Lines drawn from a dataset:
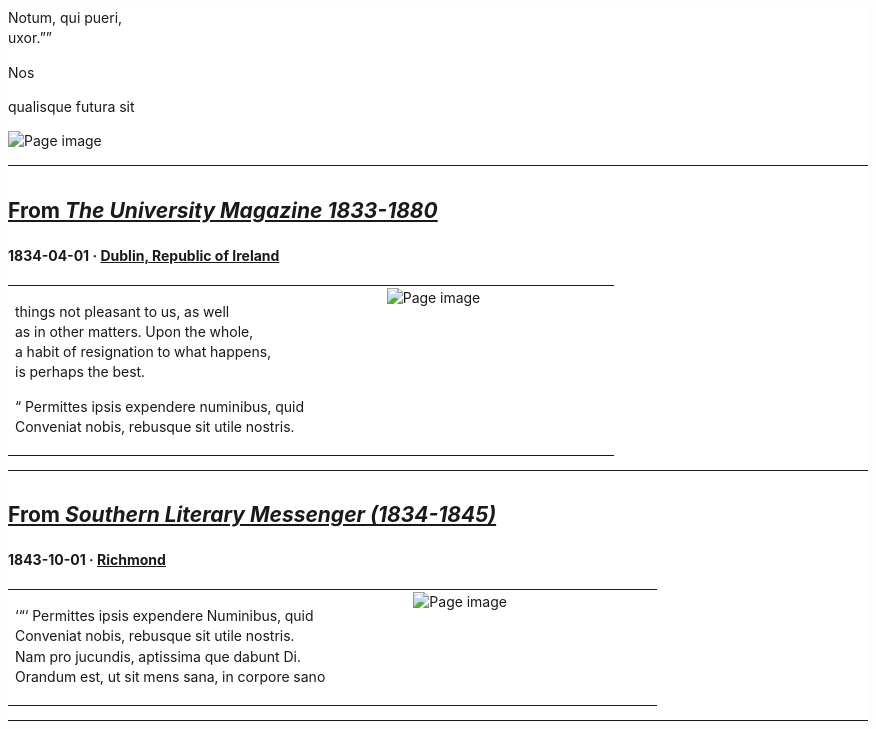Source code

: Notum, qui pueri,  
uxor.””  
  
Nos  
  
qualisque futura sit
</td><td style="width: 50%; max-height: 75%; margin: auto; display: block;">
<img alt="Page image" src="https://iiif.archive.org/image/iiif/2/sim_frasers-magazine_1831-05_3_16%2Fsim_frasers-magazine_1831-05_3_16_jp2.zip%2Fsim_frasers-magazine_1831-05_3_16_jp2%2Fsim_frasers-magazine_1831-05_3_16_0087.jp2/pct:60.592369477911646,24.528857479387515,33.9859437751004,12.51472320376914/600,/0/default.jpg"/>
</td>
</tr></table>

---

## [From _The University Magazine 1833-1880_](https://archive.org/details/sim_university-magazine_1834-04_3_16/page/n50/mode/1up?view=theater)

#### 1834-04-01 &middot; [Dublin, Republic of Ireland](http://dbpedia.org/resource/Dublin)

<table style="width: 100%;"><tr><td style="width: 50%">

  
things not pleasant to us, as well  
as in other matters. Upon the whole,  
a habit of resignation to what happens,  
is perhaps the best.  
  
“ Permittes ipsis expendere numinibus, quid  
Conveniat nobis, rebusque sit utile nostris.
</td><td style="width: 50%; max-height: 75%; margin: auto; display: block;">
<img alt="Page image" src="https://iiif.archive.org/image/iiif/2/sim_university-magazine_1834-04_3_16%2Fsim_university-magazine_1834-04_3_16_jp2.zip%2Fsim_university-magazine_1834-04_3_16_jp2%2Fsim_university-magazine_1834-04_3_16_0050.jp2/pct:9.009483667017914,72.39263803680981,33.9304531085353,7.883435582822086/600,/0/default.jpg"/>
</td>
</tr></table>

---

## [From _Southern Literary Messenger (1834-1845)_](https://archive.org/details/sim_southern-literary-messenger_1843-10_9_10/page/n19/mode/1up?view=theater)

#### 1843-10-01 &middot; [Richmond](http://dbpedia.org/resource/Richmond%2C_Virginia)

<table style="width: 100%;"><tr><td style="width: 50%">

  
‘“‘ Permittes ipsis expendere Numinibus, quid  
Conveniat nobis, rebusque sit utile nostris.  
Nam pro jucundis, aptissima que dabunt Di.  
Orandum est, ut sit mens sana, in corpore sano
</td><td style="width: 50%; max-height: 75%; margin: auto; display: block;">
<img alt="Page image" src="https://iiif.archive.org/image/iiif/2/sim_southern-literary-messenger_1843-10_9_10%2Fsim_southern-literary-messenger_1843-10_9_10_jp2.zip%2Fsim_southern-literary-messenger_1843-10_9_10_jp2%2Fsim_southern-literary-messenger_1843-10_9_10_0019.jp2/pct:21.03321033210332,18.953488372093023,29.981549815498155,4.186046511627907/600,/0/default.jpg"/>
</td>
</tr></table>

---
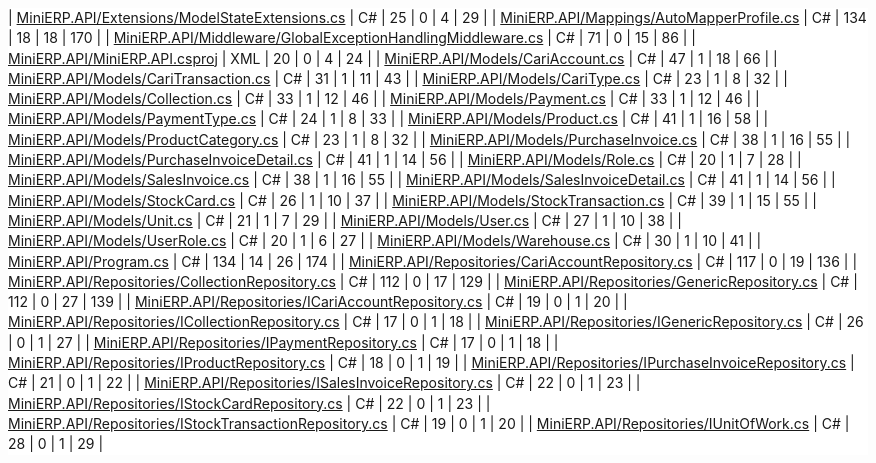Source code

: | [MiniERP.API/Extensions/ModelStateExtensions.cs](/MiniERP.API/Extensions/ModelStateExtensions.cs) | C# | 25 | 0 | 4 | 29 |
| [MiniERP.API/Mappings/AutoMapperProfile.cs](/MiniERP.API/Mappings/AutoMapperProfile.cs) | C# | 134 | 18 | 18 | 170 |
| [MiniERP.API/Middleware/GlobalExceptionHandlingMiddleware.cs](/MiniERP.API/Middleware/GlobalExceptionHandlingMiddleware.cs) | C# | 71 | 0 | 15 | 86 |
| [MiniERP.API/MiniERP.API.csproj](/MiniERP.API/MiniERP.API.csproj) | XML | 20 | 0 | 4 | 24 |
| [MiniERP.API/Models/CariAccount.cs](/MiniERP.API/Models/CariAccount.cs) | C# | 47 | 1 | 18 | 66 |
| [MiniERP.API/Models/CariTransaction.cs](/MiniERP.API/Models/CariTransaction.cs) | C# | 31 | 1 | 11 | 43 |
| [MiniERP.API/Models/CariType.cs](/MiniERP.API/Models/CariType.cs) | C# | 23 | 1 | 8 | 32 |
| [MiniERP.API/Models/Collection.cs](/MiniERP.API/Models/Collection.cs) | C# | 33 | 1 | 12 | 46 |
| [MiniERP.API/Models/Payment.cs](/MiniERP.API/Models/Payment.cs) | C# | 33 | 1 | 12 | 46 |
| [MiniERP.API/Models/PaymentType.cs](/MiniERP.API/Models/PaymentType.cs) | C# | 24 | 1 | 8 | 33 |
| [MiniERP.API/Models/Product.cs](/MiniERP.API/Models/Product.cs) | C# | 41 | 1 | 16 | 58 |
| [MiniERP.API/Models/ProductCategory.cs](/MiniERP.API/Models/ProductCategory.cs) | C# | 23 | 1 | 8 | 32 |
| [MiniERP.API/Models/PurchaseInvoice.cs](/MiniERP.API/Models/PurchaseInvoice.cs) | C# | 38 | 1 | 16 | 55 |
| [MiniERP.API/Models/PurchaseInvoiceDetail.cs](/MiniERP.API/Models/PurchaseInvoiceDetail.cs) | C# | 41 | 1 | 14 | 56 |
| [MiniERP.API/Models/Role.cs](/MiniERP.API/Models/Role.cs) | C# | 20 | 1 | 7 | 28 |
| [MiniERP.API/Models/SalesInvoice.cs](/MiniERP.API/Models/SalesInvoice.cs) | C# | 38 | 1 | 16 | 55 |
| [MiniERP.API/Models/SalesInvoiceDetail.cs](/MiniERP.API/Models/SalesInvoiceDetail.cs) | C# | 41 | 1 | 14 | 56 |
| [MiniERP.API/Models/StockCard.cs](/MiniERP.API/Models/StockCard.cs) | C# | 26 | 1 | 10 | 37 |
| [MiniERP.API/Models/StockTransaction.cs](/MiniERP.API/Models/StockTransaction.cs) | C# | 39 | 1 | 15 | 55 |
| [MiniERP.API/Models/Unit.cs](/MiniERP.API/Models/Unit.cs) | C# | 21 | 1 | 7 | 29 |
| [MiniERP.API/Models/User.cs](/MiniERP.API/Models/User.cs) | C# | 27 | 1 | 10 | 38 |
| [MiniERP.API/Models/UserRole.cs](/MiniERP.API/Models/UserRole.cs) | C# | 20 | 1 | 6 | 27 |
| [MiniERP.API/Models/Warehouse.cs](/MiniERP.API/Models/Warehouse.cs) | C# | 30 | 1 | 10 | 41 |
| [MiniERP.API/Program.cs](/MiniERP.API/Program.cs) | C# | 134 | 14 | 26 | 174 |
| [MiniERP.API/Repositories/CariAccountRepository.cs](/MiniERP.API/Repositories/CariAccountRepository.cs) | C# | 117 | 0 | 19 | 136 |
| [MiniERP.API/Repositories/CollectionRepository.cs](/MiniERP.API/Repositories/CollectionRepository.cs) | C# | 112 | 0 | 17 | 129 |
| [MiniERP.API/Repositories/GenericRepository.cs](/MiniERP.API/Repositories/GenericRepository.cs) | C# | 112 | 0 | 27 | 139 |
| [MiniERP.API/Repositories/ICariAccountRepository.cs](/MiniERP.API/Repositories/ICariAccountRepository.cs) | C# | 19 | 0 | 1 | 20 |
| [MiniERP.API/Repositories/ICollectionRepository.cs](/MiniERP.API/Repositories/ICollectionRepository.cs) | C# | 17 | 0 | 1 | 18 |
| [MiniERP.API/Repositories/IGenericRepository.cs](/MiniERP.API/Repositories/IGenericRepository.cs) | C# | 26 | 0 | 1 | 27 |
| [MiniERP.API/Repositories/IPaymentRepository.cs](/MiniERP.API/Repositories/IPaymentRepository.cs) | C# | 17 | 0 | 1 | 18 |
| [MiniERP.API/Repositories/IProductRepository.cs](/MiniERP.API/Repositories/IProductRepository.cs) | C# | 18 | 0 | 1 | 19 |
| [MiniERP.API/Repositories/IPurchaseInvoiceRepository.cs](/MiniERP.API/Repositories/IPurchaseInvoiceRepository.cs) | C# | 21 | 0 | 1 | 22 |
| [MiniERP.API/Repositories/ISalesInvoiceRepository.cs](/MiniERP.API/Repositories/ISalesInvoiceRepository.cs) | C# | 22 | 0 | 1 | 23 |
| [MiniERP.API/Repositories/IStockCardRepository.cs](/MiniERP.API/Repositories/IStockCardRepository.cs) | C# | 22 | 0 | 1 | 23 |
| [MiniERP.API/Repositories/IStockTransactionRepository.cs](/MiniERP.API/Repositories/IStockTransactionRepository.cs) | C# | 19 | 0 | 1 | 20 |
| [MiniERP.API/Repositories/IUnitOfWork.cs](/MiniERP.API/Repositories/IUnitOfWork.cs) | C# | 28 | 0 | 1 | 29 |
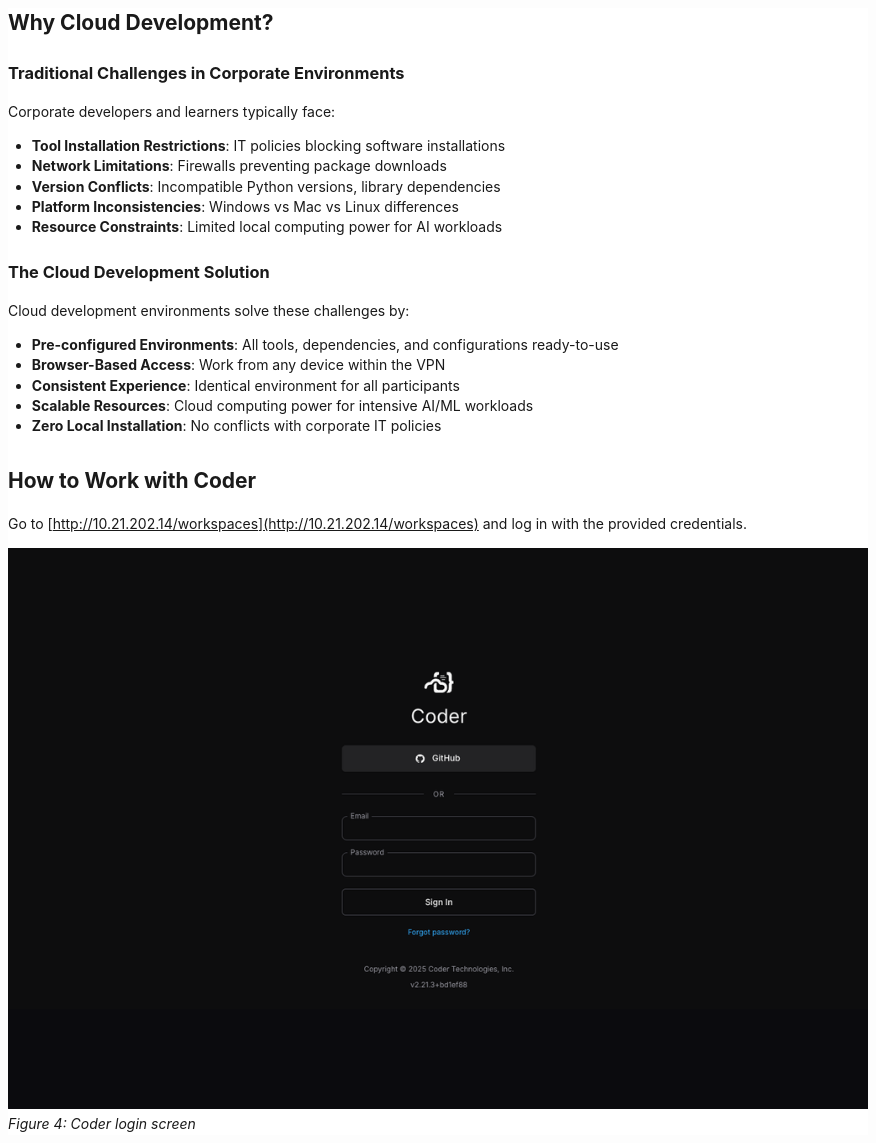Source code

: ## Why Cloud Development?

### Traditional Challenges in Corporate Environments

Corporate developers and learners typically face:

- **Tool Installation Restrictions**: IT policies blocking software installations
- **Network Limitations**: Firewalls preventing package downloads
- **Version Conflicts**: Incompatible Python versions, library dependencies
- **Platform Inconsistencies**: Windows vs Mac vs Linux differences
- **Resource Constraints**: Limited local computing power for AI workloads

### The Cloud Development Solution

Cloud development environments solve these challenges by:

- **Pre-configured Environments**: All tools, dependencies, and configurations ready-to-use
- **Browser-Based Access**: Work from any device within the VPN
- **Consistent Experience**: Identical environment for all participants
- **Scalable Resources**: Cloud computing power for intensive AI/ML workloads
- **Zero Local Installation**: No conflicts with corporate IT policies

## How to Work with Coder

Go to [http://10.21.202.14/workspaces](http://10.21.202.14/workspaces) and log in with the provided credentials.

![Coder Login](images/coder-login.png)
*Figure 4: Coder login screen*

*TASK TO CARRY OUT*
Please copy the lines exactly, starting with the line that contains "the provided credentials." and continuing through the final line above.

*OUTPUT OF THE TASK*
Go to [http://10.21.202.14/workspaces](http://10.21.202.14/workspaces) and log in with the provided credentials.

![Coder Login](images/coder-login.png)
*Figure 4: Coder login screen*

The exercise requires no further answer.